Cooking the Books: Good capitalism, bad capitalism?
“There is good and bad capitalism,” wrote Will Hutton in a recent article for the left-of-centre think-tank, the Policy Network
(http://www.policy-network.net/articles/3999/Liberal-social-democracy-fairness-and-good-capitalism).
He argued that
“The left has to understand what capitalism properly managed can deliver: and then to demonstrate that the paradox is that only the left can provide the political tension that biases capitalism towards the good. While the right is the indiscriminate friend of all capitalism, the left’s mission is to hold capitalism’s feet to the Enlightenment fire – and thus make it work best to meet the ambitions and needs of ordinary people.”
This – apart from the philosophical stuff about the Enlightenment (the 18th century intellectual ferment that provided the theory for the American and French bourgeois revolutions) – is what the reformists of the old Labour Party always stood for in practice, despite their talk of socialism (in most cases, actually state capitalism). They believed that it was possible, through legislation and government intervention, to humanise capitalism, to smooth off its rough edges. Only that was not how they (or those of them interested in more than just getting into office and taking on the day-to-day running of capitalism) expressed it. They talked in terms of these measures being stepping stones to something beyond capitalism rather than creating a “good capitalism”.
What Hutton is doing is bringing the theory into line with the practice. As far as Ed Miliband is concerned, he’s preaching to the converted as the Labour leader is already on record as saying he wants “a capitalism that works for people and not the other way around” (Observer, 29 August).
“Bad capitalism”, according to Hutton, is “a universe of bloated incumbents, politically fixed markets, productive entrepreneurs forced to the sidelines and too little public investment. It cares little for the condition and risks of the people.” And good capitalism? It, says Hutton, has
“two key properties – a system of business ownership in which the returns to owners and managers is proportional to the risk being undertaken rather than winners taking all, along with politically and socially constructed institutions that help mitigate risk, thus allowing more to be taken.”
This is how capitalism according to its theorists is ideally supposed to function. But even if it did function in this way, there would still be minority class ownership, production for profit, and the division of society into rich and poor.
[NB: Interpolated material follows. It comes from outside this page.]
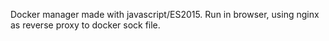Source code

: Docker manager made with javascript/ES2015. Run in browser, using nginx as reverse proxy to docker sock file.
In fact, for Hutton, there are also good capitalists and bad capitalists:
“Social democrats should properly distinguish between the deserving and undeserving rich.”
He then added, curiously:
“They should also be prepared to distinguish between the deserving and undeserving worker – and the deserving and undeserving poor. Marx made this point to the French socialists in his critique of the ‘Gotha Programme’.”
Hutton may know about the Enlightenment but he clearly doesn’t know about Marx. The fact that Gotha is in Germany should have been a hint that Marx was addressing German rather than French socialists. And there’s nothing in what Marx wrote there about deserving and undeserving workers. Hutton has presumably misinterpreted the labour-time voucher scheme Marx mentioned.
What Hutton fails to understand is that capitalism is based on the exploitation of wage-labour for surplus value and is governed by the imperative drive to accumulate more and more capital out of this. Which is why it can never be made to work “to meet the ambitions and needs of ordinary people” and why it can only work as a profit-making system in the interests of those who live off profits.
There is no such thing as a good capitalism.